[Start of section]
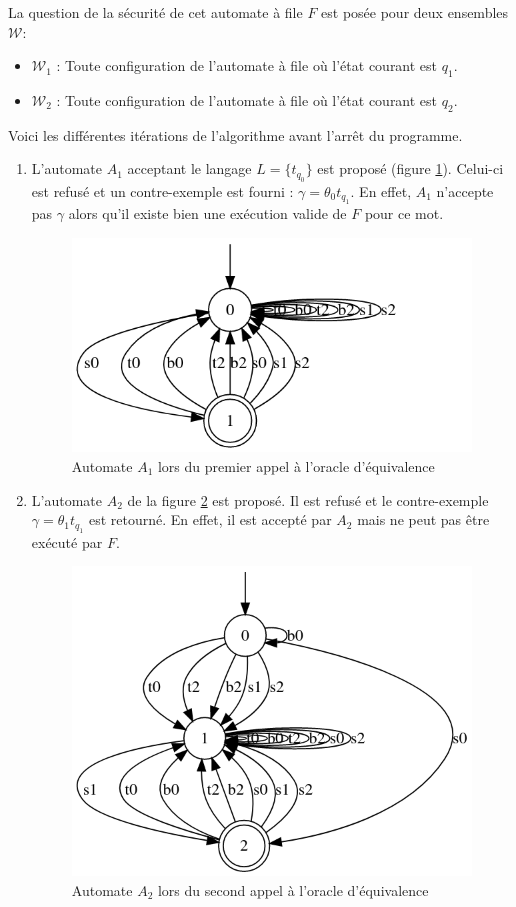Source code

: La question de la sécurité de cet automate à file $F$ est posée pour deux ensembles $\mathcal{W}$:

\begin{itemize}
  \item $\mathcal{W}_1$ : Toute configuration de l'automate à file où l'état courant est $q_1$.
  \item $\mathcal{W}_2$ : Toute configuration de l'automate à file où l'état courant est $q_2$.
\end{itemize}

Voici les différentes itérations de l'algorithme avant l'arrêt du programme.

\begin{enumerate}

\item L'automate $A_1$ acceptant le langage $L=\{t_{q_0}\}$ est proposé (figure \ref{fig:fina1}). Celui-ci est refusé et un contre-exemple est fourni : $\gamma=\theta_0 t_{q_1}$. En effet, $A_1$ n'accepte pas $\gamma$ alors qu'il existe bien une exécution valide de $F$ pour ce mot.

\begin{figure}[H]
  \centering
  \includegraphics[width=0.4\linewidth]{res/minimalist_0}
  \caption{Automate $A_1$ lors du premier appel à l'oracle d'équivalence}\label{fig:fina1}
\end{figure}

\item L'automate $A_2$ de la figure \ref{fig:fina2} est proposé. Il est refusé et le contre-exemple $\gamma=\theta_1 t_{q_1}$ est retourné. En effet, il est accepté par $A_2$ mais ne peut pas être exécuté par $F$.
\begin{figure}[H]
  \centering
  \includegraphics[width=0.4\linewidth]{res/minimalist_1}
  \caption{Automate $A_2$ lors du second appel à l'oracle d'équivalence}\label{fig:fina2}
\end{figure}


\end{enumerate}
[End of section]
Take the line that contains "courant est $q_1$." and every line after it through the end of the listing above, and repeat them exactly.

  \item $\mathcal{W}_1$ : Toute configuration de l'automate à file où l'état courant est $q_1$.
  \item $\mathcal{W}_2$ : Toute configuration de l'automate à file où l'état courant est $q_2$.
\end{itemize}

Voici les différentes itérations de l'algorithme avant l'arrêt du programme.

\begin{enumerate}

\item L'automate $A_1$ acceptant le langage $L=\{t_{q_0}\}$ est proposé (figure \ref{fig:fina1}). Celui-ci est refusé et un contre-exemple est fourni : $\gamma=\theta_0 t_{q_1}$. En effet, $A_1$ n'accepte pas $\gamma$ alors qu'il existe bien une exécution valide de $F$ pour ce mot.

\begin{figure}[H]
  \centering
  \includegraphics[width=0.4\linewidth]{res/minimalist_0}
  \caption{Automate $A_1$ lors du premier appel à l'oracle d'équivalence}\label{fig:fina1}
\end{figure}

\item L'automate $A_2$ de la figure \ref{fig:fina2} est proposé. Il est refusé et le contre-exemple $\gamma=\theta_1 t_{q_1}$ est retourné. En effet, il est accepté par $A_2$ mais ne peut pas être exécuté par $F$.
\begin{figure}[H]
  \centering
  \includegraphics[width=0.4\linewidth]{res/minimalist_1}
  \caption{Automate $A_2$ lors du second appel à l'oracle d'équivalence}\label{fig:fina2}
\end{figure}


\end{enumerate}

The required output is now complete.